Mid-week market update: As the US equity market consolidates its gains near resistance and all-time highs, I remain constructive on stock prices for the following five reasons:
- Momentum is positive
- Breadth is positive
- Bullish support from overseas markets
- Greed is fading, which is supportive of further gains
- Overbought conditions are fading (ditto)
Momentum is positive
I recently highlighted this tweet from Leuthold Group and the SPX has indeed closed May above the key 2062 level. If history is any guide, stock prices should move higher from here.
Breadth is positive
The chart below shows the SPX A-D Line hit another all-time high yesterday (data has not been updated to Wednesday at pixel time). The SPX A-D Line is an apple-to-apples comparison and doesn’t have the problems of what is in the NYSE Composite when technicians analyze market breadth with the NYSE A-D Line,
Bullish support from overseas markets
It is always useful to see if an advance or retreat is confirmed by other markets, which is another way of analyzing market breadth, but on a global basis. That’s called inter-market analysis, or cross-asset analysis. The picture from overseas is also supportive of further gains, European markets are in rally mode. The FTSE 100 above its 200 dma and just testing its 50 dma support.
The Euro STOXX 50 is rising as well. While it has cleared its 50 dma, it has yet to breach its 200 dma.
The Chinese market and the markets of its major Asian trading partners are showing signs of healing.

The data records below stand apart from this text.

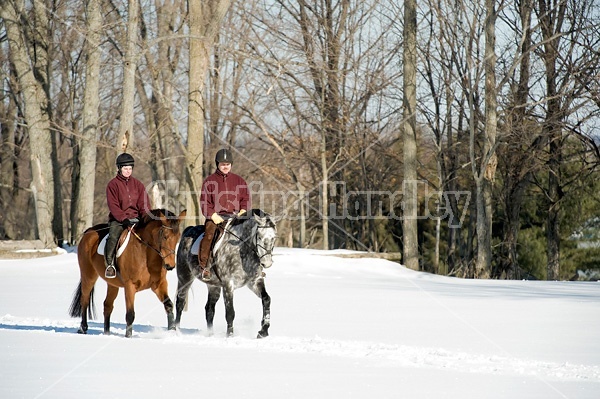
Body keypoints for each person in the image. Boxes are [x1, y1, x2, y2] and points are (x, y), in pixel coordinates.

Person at [198, 148, 250, 280]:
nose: (225, 167)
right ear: (217, 164)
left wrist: (243, 211)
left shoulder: (239, 181)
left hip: (235, 217)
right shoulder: (209, 181)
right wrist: (213, 215)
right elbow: (205, 201)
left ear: (231, 164)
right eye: (222, 164)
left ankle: (254, 266)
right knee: (209, 235)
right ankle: (205, 266)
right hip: (216, 217)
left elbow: (245, 199)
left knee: (252, 234)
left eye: (227, 164)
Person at [104, 153, 151, 278]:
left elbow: (143, 203)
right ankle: (110, 264)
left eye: (130, 168)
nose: (128, 171)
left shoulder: (138, 184)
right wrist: (123, 219)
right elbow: (113, 205)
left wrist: (146, 217)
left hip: (137, 218)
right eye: (125, 168)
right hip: (119, 220)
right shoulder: (113, 185)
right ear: (119, 168)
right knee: (113, 236)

All Asian markets are in minor uptrends and the Shanghai market rallied above a key resistance level two days ago.
Greed is fading
The option market is showing indications that complacency and greed are fading. The VIX Index has risen above its 20 dma, indicating rising fear, and the term structure of the VIX, as measured by the VIX to VXV (3-month VIX) is also signaling rising fear, or falling greed.
Overbought readings are fading
Intermediate term (1-3 week time horizon) breadth metrics are not overbought and the market has room to move higher given the positive breadth and momentum backdrop. This chart from IndexIndicators of the net 20-day highs-lows shows that the market is starting to retreat from a minor overbought condition, which gives it more room to advance.
The combination of these indicators do not mean that stock prices will necessarily rocket up tomorrow, or even this week. There are a number of binary events that could be a source of volatility this week, such as the Employment Report and Janet Yellen’s speech this Friday.
Nevertheless, trading and investing is a matter of playing the odds – and the odds are tilted in favor of the bulls right now.